AUFGABENSTELLUNG - Geben Sie die Zeilen sämtlicher folgender Datensätze wortgetreu wieder. Die Bilder lassen Sie in Ihrer Antwort weg.

======== DATENSÄTZE

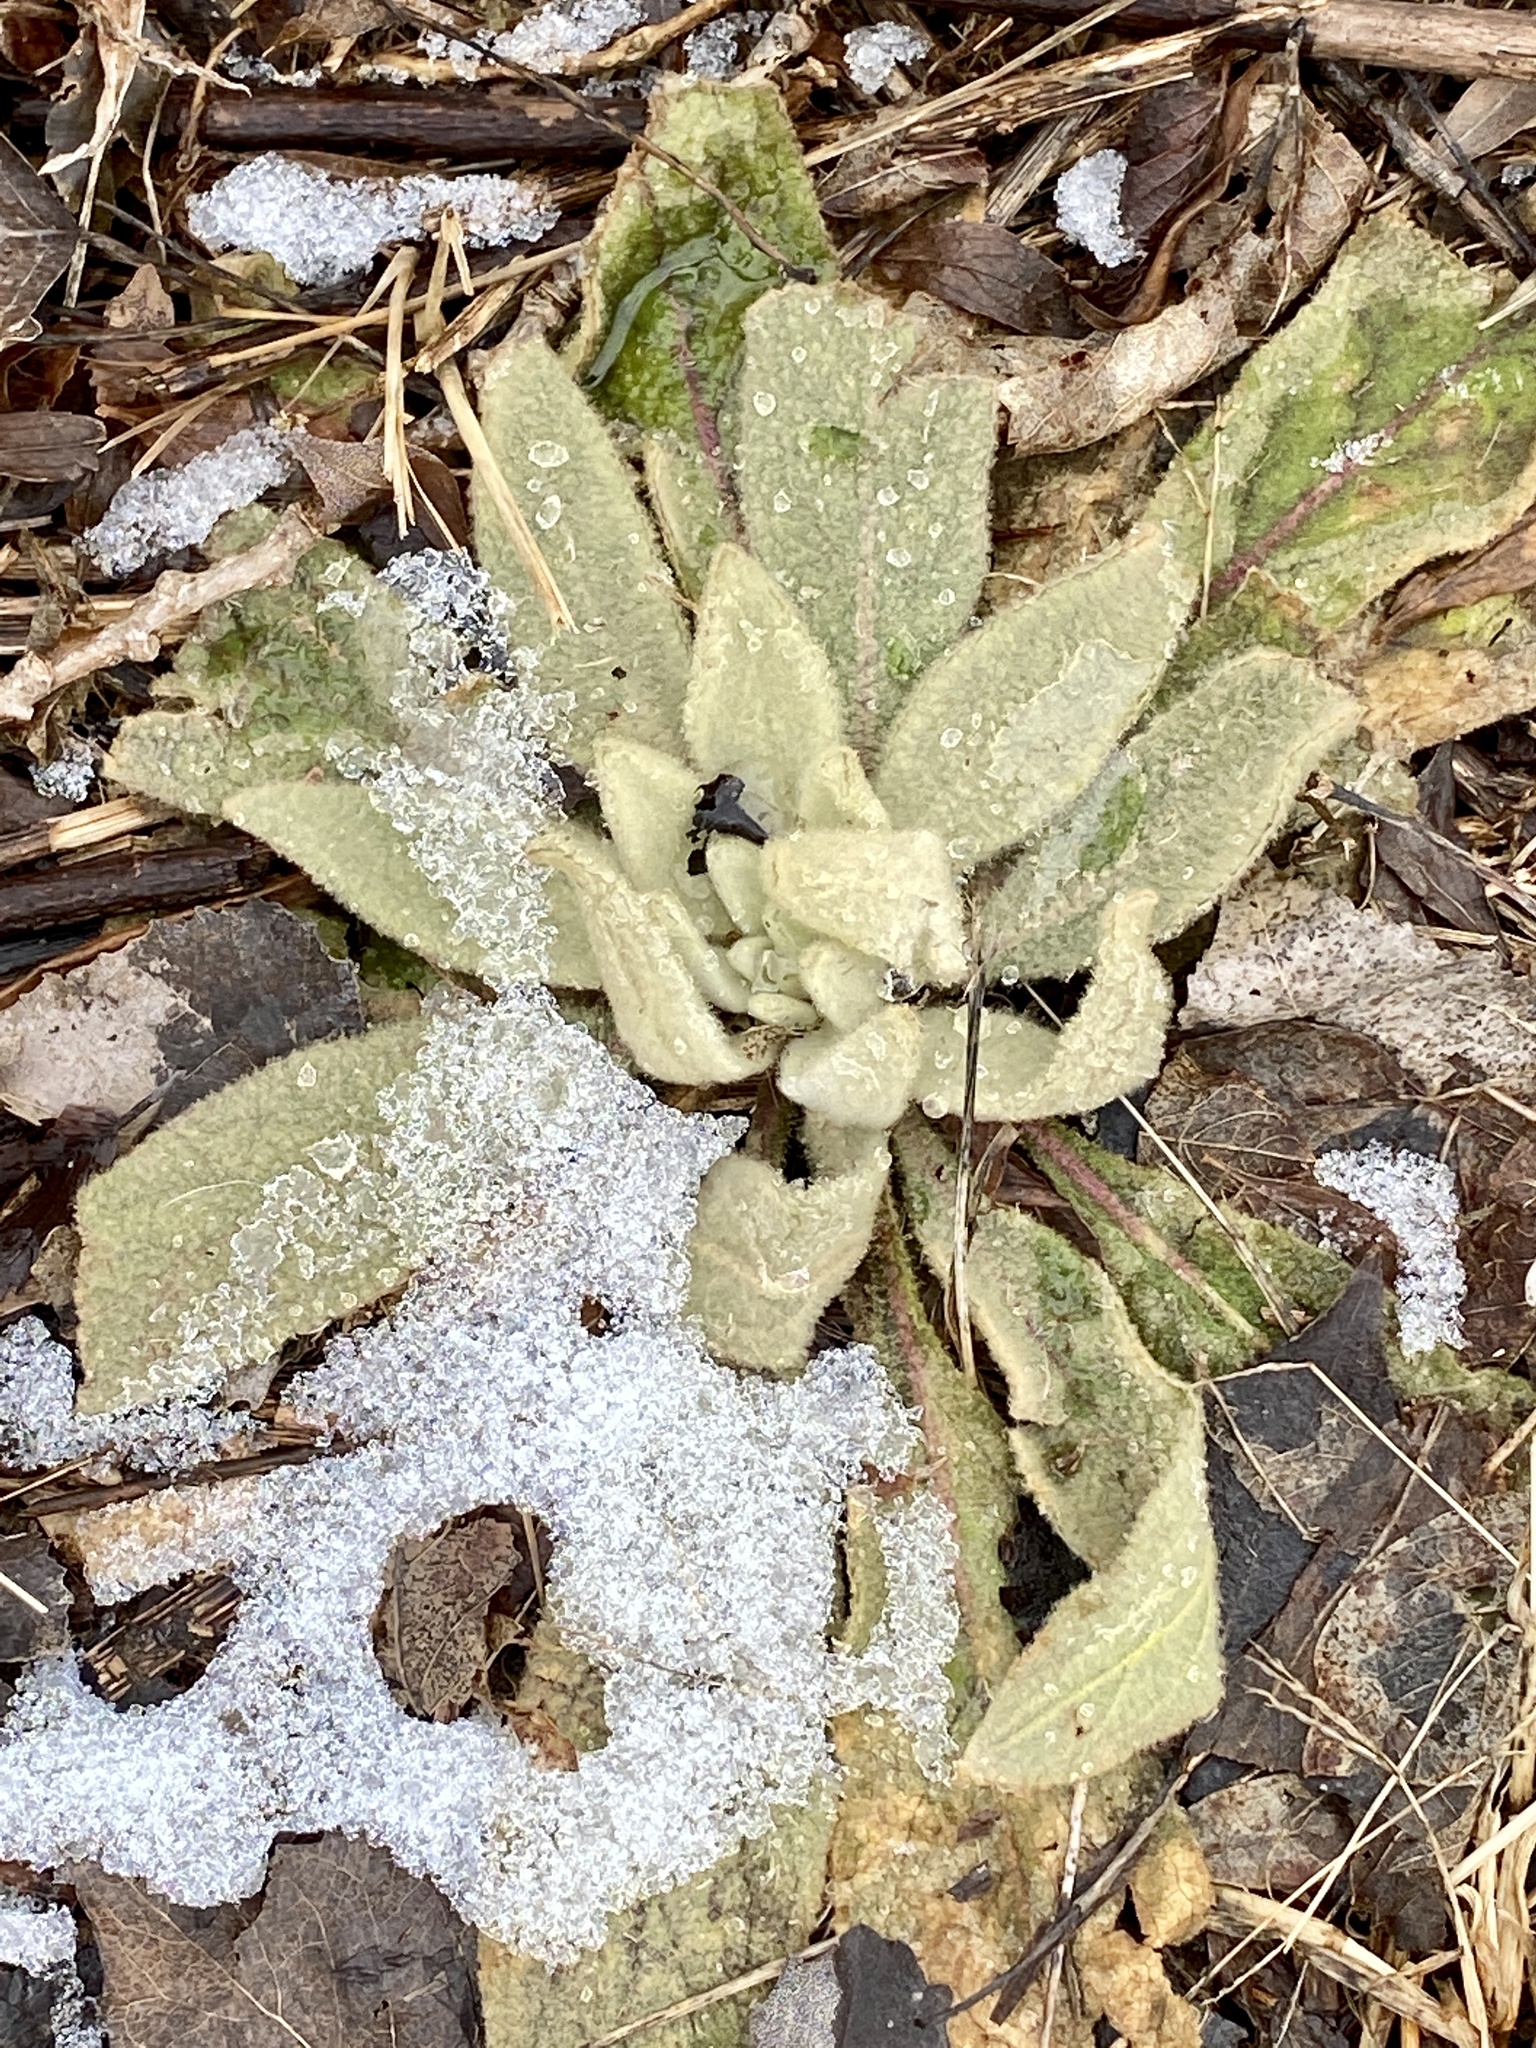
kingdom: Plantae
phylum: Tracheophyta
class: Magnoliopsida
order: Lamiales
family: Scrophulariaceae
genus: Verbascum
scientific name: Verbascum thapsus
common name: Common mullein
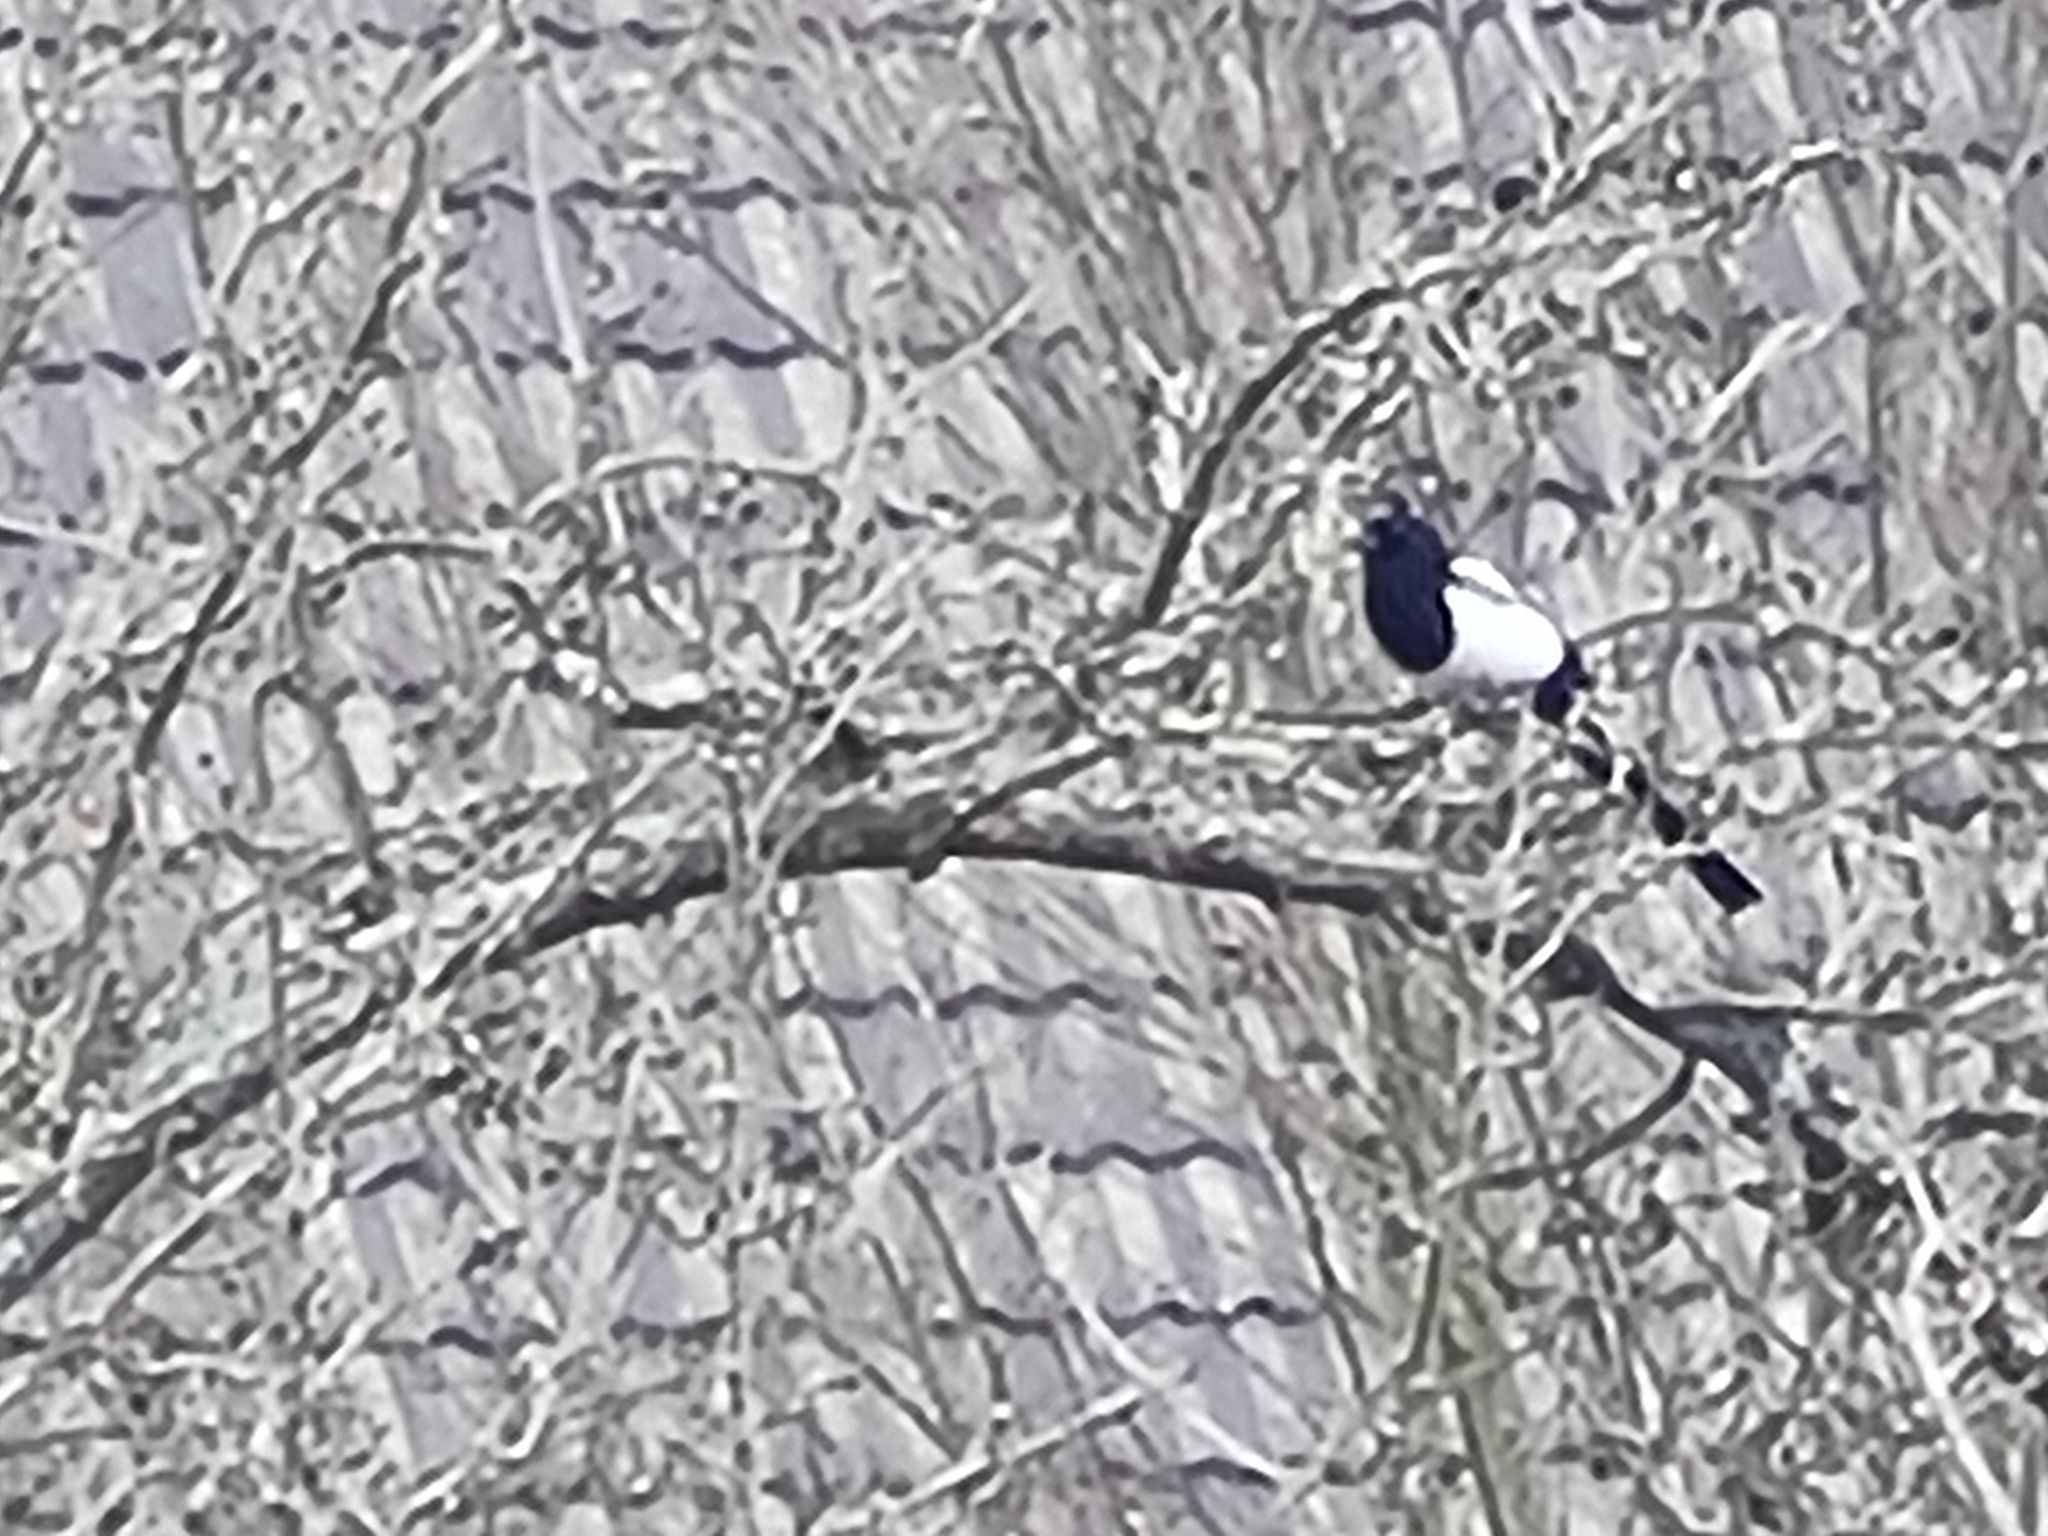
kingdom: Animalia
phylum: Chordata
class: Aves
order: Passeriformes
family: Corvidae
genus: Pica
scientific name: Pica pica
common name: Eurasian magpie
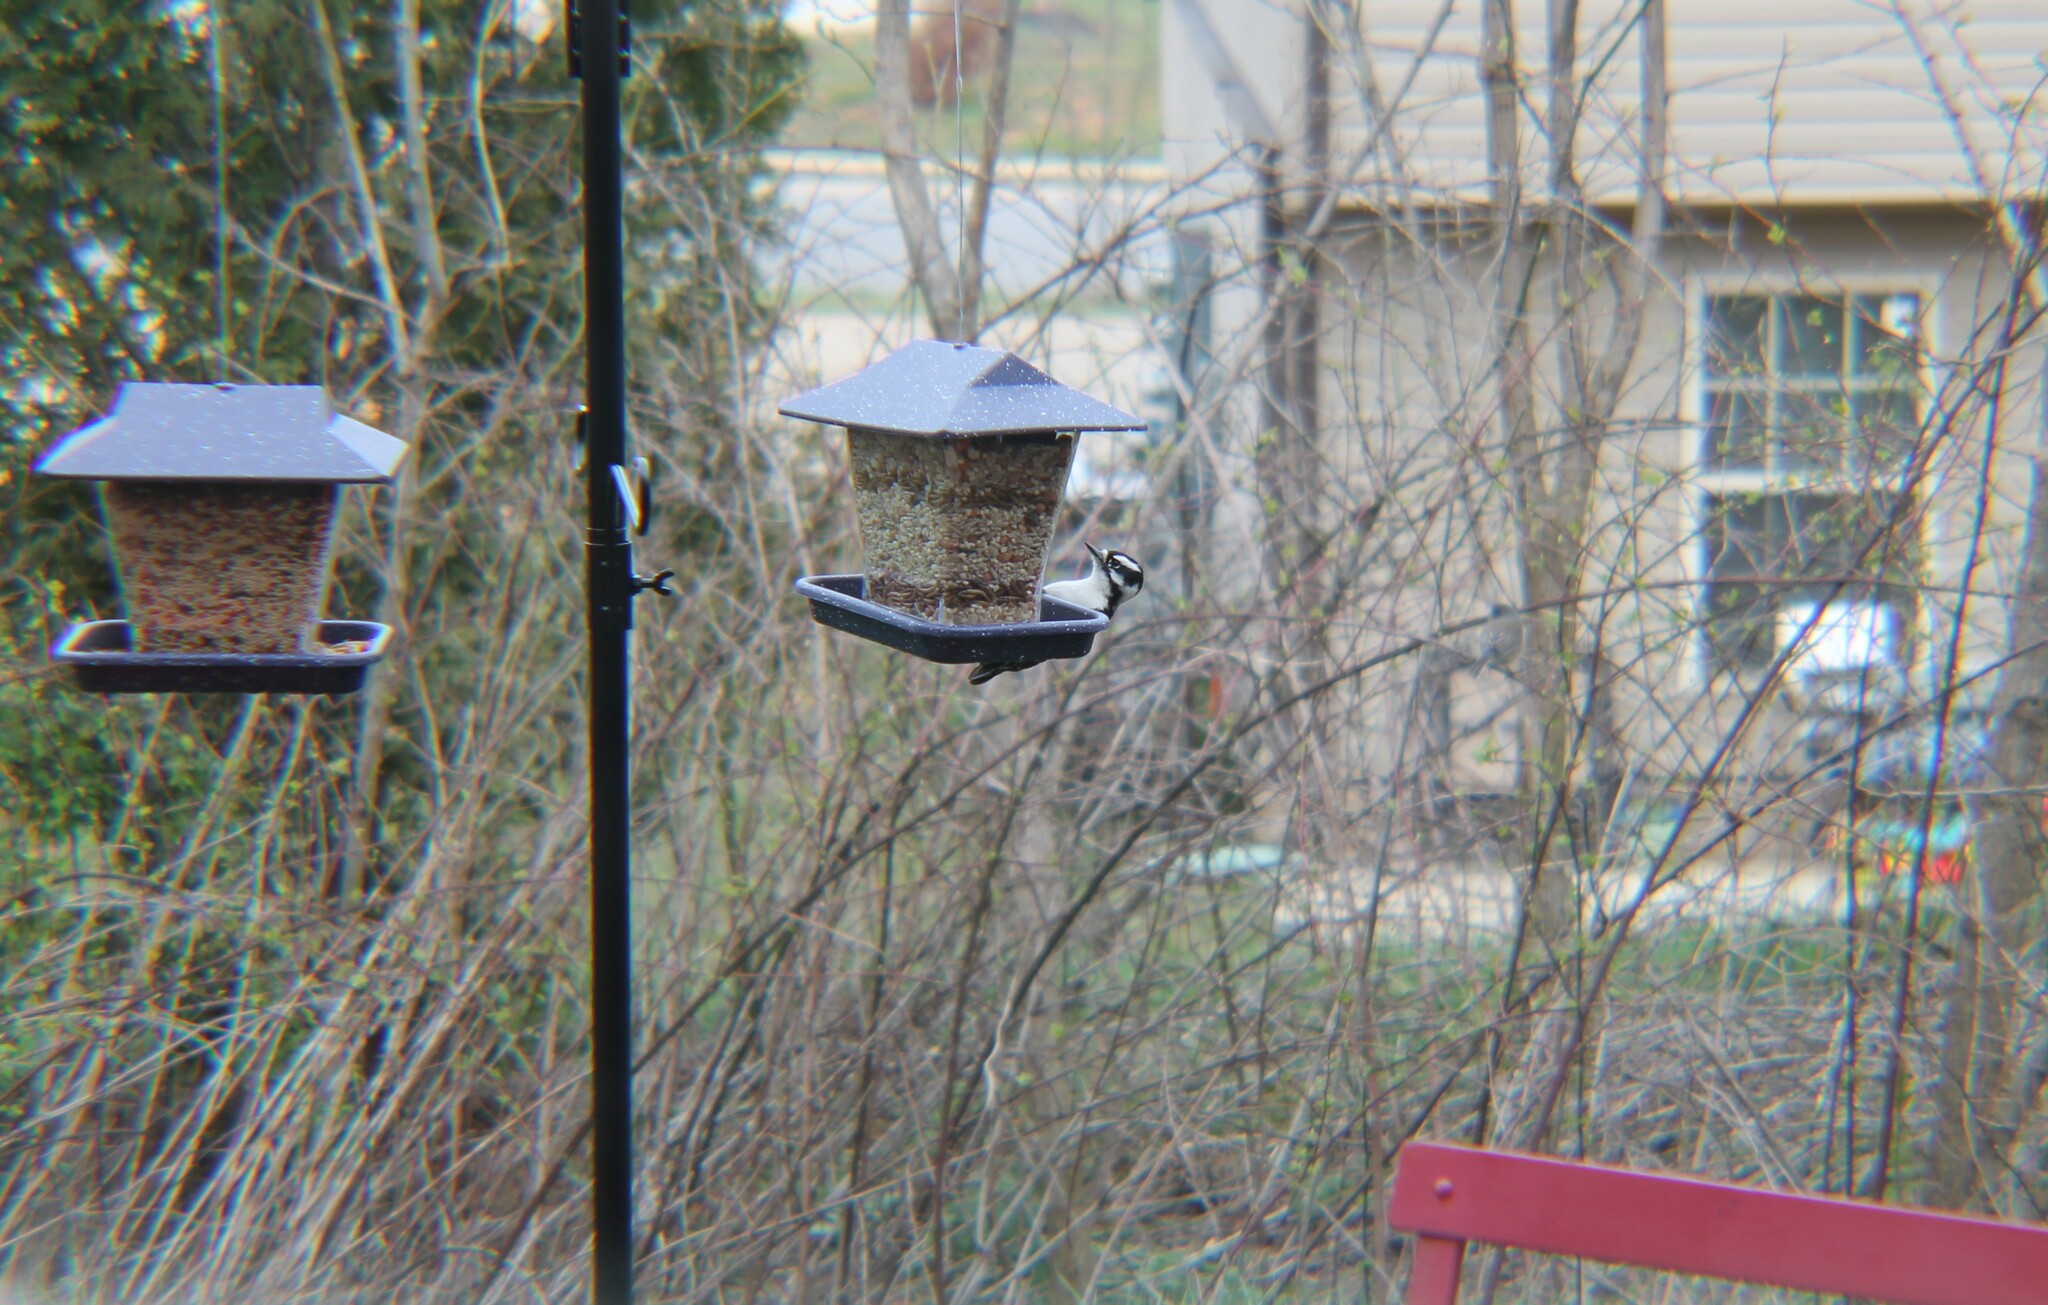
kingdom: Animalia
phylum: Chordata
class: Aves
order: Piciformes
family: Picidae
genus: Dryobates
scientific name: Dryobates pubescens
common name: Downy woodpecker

================

MUSTERLÖSUNG -
kingdom: Plantae
phylum: Tracheophyta
class: Magnoliopsida
order: Lamiales
family: Scrophulariaceae
genus: Verbascum
scientific name: Verbascum thapsus
common name: Common mullein
kingdom: Animalia
phylum: Chordata
class: Aves
order: Passeriformes
family: Corvidae
genus: Pica
scientific name: Pica pica
common name: Eurasian magpie
kingdom: Animalia
phylum: Chordata
class: Aves
order: Piciformes
family: Picidae
genus: Dryobates
scientific name: Dryobates pubescens
common name: Downy woodpecker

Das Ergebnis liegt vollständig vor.